Enfermeira com problemas psicóticos é morta pela PM no Acre
Um caso está chamando a atenção de autoridades de saúde que tem trabalhado no controle e no tratamento de problemas de saúde mental no Brasil. Uma enfermeira de apenas 32 anos, mãe de família, natural do estado do Acre, foi morta quando furou uma barreira policial e não parou quando foi perseguida pela PM local. A enfermeira Géssica Melo, de 32 anos, sofreu dupla negligência ao ser morta em uma abordagem policial na manhã do sábado (2), em Senador Guiomard, interior do Acre.
Tratada com descaso pela área da saúde, quando não encontrou tratamento adequado durante surtos psicóticos, e negligenciada pelas forças de segurança, ela foi morta com pelo menos um tiro de grosso calibre no tórax, depois de furar um bloqueio policial na rodovia BR-317.
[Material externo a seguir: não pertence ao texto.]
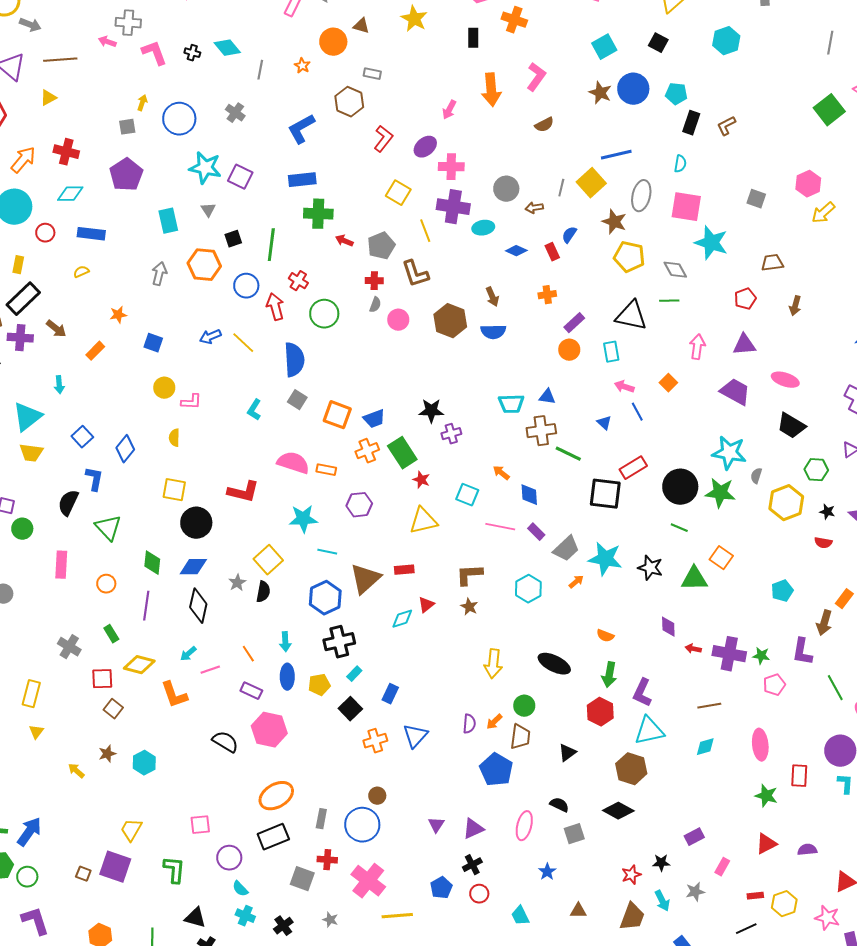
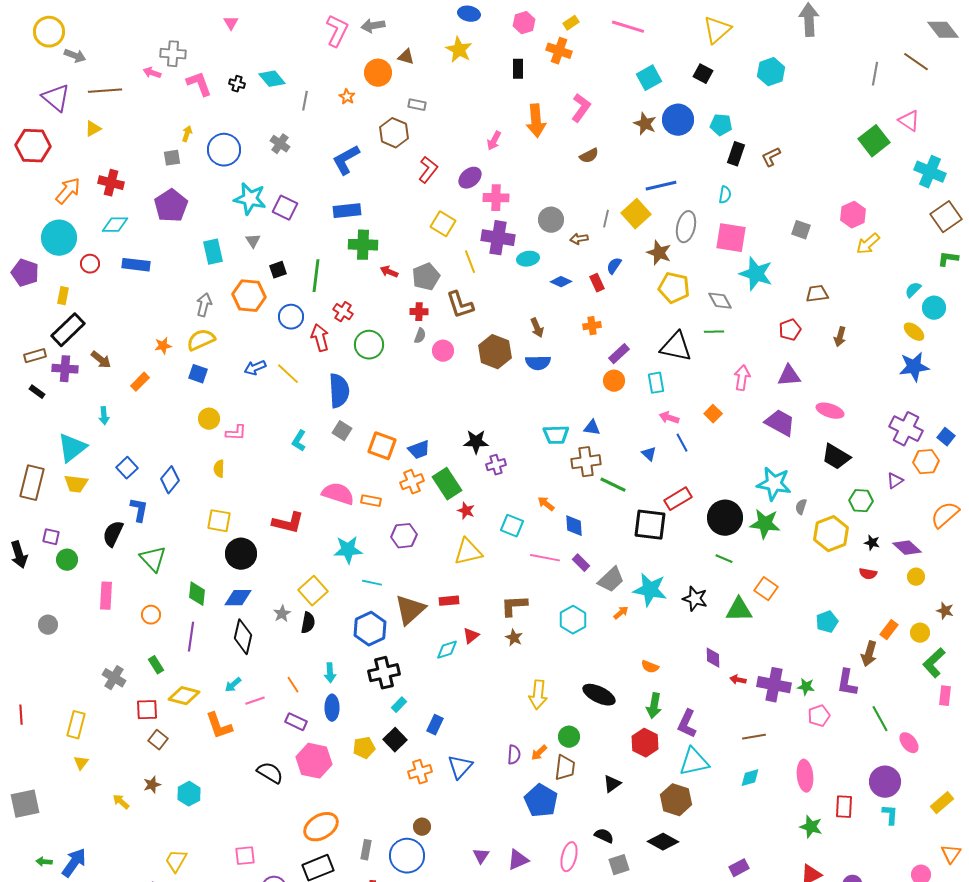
yellow semicircle: (81, 272) -> (201, 340), moved, size x1.8
yellow pentagon: (319, 685) -> (364, 748), moved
“A conduta da polícia foi no mínimo excessiva”, adiantou ao Metrópoles o promotor do Ministério Público do Acre Vanderlei Batista. Dois PMs estão presos preventivamente.
Géssica veio de uma família com poucos recursos, mas logo se destacou por ser muito estudiosa. Irmã da enfermeira, Vladirene Melo relata que a vítima era uma pessoa ansiosa, mas a situação saiu do controle há cerca de dois anos, quando ela foi reprovada em um concurso e se divorciou.
A jovem entrou em profunda depressão e passou a falar coisas desconexas. Ela começou a fazer um tratamento com remédios psiquiátricos e chegou a ficar internada por cinco dias, mas, após algum tempo, se sentiu melhor e desistiu de seguir com o acompanhamento médico.
Tudo parecia ter se resolvido, mas os surtos voltaram no segundo semestre deste ano. Em uma das ocasiões, parentes amarram as mãos da enfermeira e a levaram para uma igreja evangélica.
“O pastor orou e disse que era um espírito maligno. A Géssica ficou mais transtornada por ter sido levada à igreja, porque ela não queria ir”, conta a irmã Vladirene.
Atendimento negado
Os familiares de Géssica também sofriam muito com a dificuldade de conseguir tratamento de emergência para a jovem. Nos momentos de surto, ela se trancava em casa, quebrava móveis e gritava: “Me deixa em paz!”.
Em uma dessas ocasiões, Vladirene relata que a irmã teve o atendimento negado por uma equipe do Serviço de Atendimento Móvel de Urgência (Samu), que chegou a ir ao local e orientou a família a ligar para a polícia. Ao ser acionada, a equipe da PM teria dito que só poderia atuar em casos de agressão.
“Todos viraram as costas. A saúde virou as costas. A polícia, além de virar as costas, ainda matou ela”, lamenta a irmã Vladirene, que agora luta por justiça para provar a inocência da irmã e o erro da abordagem policial.
No dia 11 de novembro, Géssica teve uma piora e agrediu o filho mais velho com uma vassoura e o do meio com tapas, um comportamento incomum mesmo para os momentos de crise. Ela e as crianças foram levadas para a delegacia. A Polícia Civil pediu uma medida protetiva e o afastamento das crianças da mãe.
Surto no país?
Médico psiquiatra e com doutorado em transtornos mentais graves, Leonardo Sodré disse ao portal Metrópoles que o país vive um cenário muito ruim no atendimento psiquiátrico para pacientes crônicos, que fazem o chamado “tratamento de manutenção”. A situação é ainda pior para os que precisam de atendimento de emergência.
“Em uma realidade em que os próprios pacientes em tratamento de manutenção não encontram remédios, instituições e profissionais para o atendimento deles, quiçá vão conseguir atendimento de emergência, em que, além da necessidade do especialista que sabe identificar e medicar corretamente, é necessário um treinamento”, avalia Sodré.
Segundo o psiquiatra, em casos de pacientes com surtos, seria necessário atendimento especializado e com auxílio de forças de segurança, que também não são treinadas para esse tipo de situação.
“Acaba que fica um empurrando para o outro, não é incomum esse tipo de relato, de que há uma omissão dos órgãos necessários para o tratamento desses pacientes”, pontuou.
Morte na fronteira
Na manhã do dia 2 de dezembro, Géssica foi a uma academia de ginástica e saiu de casa como se tudo estivesse normal. No entanto, ela deixou Rio Branco (AC) de carro e seguiu dirigindo no sentido da fronteira com a Bolívia. Quando passava por um posto policial em Senador Guiomard (AC), acabou abordada por um PM que a conhecia. Ele logo percebeu que a enfermeira não estava bem psicologicamente, mas quando foi questioná-la, ela partiu em direção à fronteira.